The publication of the cartoons in the beginning was provocative. But that was part of the point, to show irreverence in the face of an absurd piety, in defiance of an illiberal demand that all the world should be bound by the taboos of a minority. Even supposedly-moderate Muslims have been saying that they support freedom of expression while calling for enforced “responsibility” of expression ― which is no freedom at all. The Jordanian editor reprinted a selection of the cartoons and called for Muslims to be reasonable ― they were, after all, protesting against something that their own superstitions prevented them from seeing and judging for themselves. He was fired, and then arrested. He could count himself lucky, though. In Syria, protesters set the Danish embassy on fire, and then, for good measure, moved to the nearby Norwegian embassy, and set it on fire as well. Bit of a tough break for the Norwegians.

These cartoons have become symbolic of the rationalism and liberalism that created the atmosphere of expression in which they were published. That is why they were reprinted so deliberately. But simply pasting them on signs and marching in the streets would not make the full point. It is a sophisticated point, not the sort that Hamas is likely to understand. The proper symbol for me to be carrying on a sign is the thing most offensive to me. Only then have I fully committed to pluralism and freedom of expression. And there could hardly be a slogan that would make the right point about pluralism when shouted in unison by a stomping mob. But no one is expecting Hamas to create a pluralistic society. No one is expecting them to separate church from state, or to treat women as equals, or to give each citizen the freedoms considered fundamental in the West. I think these would be valid conditions for the West to place on its aid, but the West, for its billions of dollars, is demanding hardly anything at all.

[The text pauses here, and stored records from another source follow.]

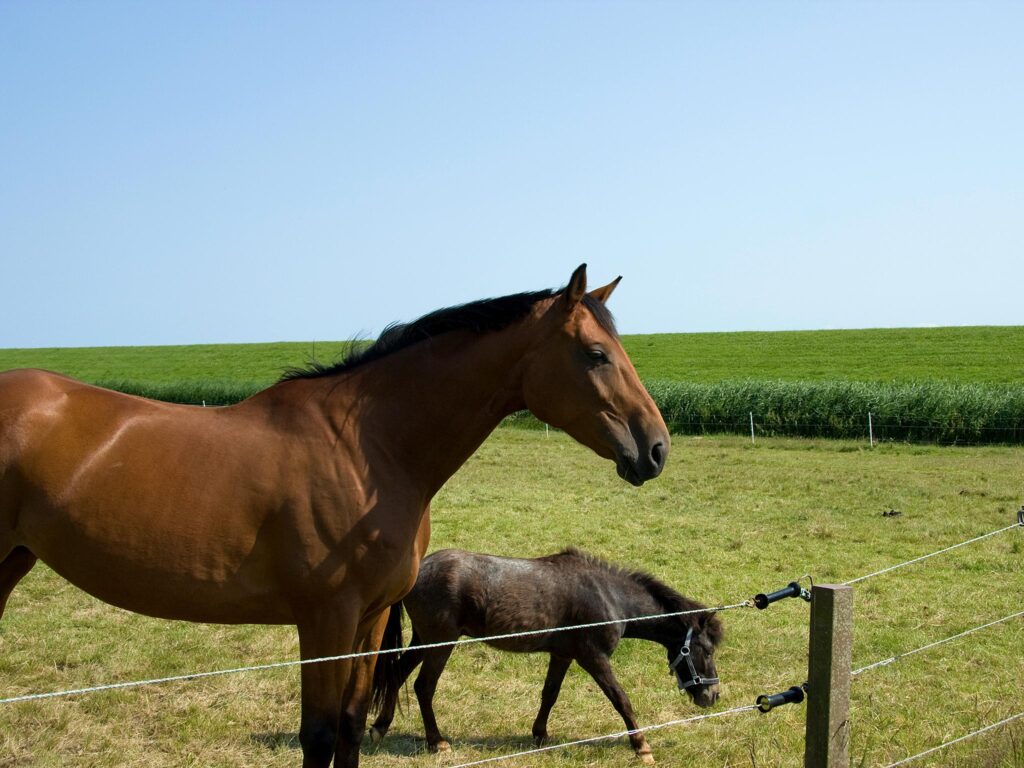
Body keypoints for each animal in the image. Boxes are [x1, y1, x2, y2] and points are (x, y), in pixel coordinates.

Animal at [0, 264, 671, 765]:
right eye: (596, 354)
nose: (656, 447)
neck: (367, 450)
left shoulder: (369, 620)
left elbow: (350, 728)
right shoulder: (325, 620)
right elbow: (319, 736)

Even so, as the Western powers began spelling out their conditions, Hamas lashed out. They denounced those in the West who have threatened to withhold aid until Hamas renounces violence and recognizes Israel’s right to exist. They refuse to be swayed by “blackmail” and “intimidation”. But Hamas cannot seriously expect the US and other states to continue to provide the Palestinian Authority money ― outright donations, in fact ― for Hamas to implement their stated policies. Their policies are in many cases intentionally provocative. They have hewed to a radical stance that they know to be unacceptable to the people who could help them, and they reject “unfair conditions” for that help, despite having every reason to expect those conditions. They insist on having things their own way, knowing that they are powerless to effect this, and knowing that their petulance actually diminishes the prospects for any assistance. The more support they lose, the louder they will scream their provocations, until they find themselves friendless and helpless and can scream even louder about the great injustice of it all. Poor Hamas. Nobody likes them. Alone against the world. How tragic.